For Figgis, who lives in Wicklow and has become something of a superstar in the worlds of art and fashion, the commission was a singular challenge. “I was always interested in creating and got my first sewing machine at the age of 11 – my family thought I would become a fashion designer,” she says.

For this project, “I wanted to use the space to create hope and optimism. It was the perfect stage for animal motifs and reflections on our connection with nature and our responsibilities. I used the cat of nine lives [as one motif] as it represents longevity and survival, and for the charms, an embellished bird sitting on an egg. When I saw the samples, I didn’t want to give them back.” she says with a laugh. Her image of a tiger in burgundy vegan leather, “to be Earth-friendly”, decorates one of the other two bags and a pictorial carnival of humans and animals on the third.

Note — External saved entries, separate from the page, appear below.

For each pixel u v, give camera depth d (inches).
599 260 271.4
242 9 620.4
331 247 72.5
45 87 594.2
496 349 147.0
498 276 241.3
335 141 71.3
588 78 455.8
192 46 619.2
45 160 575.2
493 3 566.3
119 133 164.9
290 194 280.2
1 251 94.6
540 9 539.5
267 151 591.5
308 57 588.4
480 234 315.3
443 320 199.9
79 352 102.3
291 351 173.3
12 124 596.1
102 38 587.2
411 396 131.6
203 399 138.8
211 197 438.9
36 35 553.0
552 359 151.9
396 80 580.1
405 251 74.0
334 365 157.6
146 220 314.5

Ever since Figgis’s work was discovered online by the American painter and photographer Richard Prince, she has become much sought after. Her images were cited as central to Marc Jacobs 2019 spring-summer collection with its sunset hues and frills, while the costumes of the Netflix Regency-period drama Bridgerton were directly inspired by her work – by her palette, her subversion and vibrancy.

Designer Simone Rocha has admitted to being “obsessed” with Figgis and her fairytale narratives. “A Figgis painting,” says artist Cian McLoughlin, “looks to be in perpetual motion . . . specific and dreamlike. In her hands the strange becomes familiar and the familiar becomes strange.” Figgis has had several strong solo shows, is represented by galleries in New York, Paris and London, and a recent painting sold in Hong Kong for €470,000.

Figgis lives by the sea in Wicklow with her husband and family, having restored a crumbling 19th-century house, and is, by her own admission, completely addicted to her work and the immediacy of painting. “This commission was like a dream come true and I had to rely on the Dior team to put it together and they really got it.”

The bags will be launched in December and will go on sale online in January and in the Dior flagship in London. Dates are to be confirmed.

The new Dublin boutique will contain accessories – key pieces that include scarves, belts and glasses from the Dior 2022 Cruise collection along with bags such as the Lady Dior, the Dior Book Tote and the Dior Caro. There will also be jewellery by Victoire de Castellane including the Rose des Vents collection. It opens on Monday, October 11th.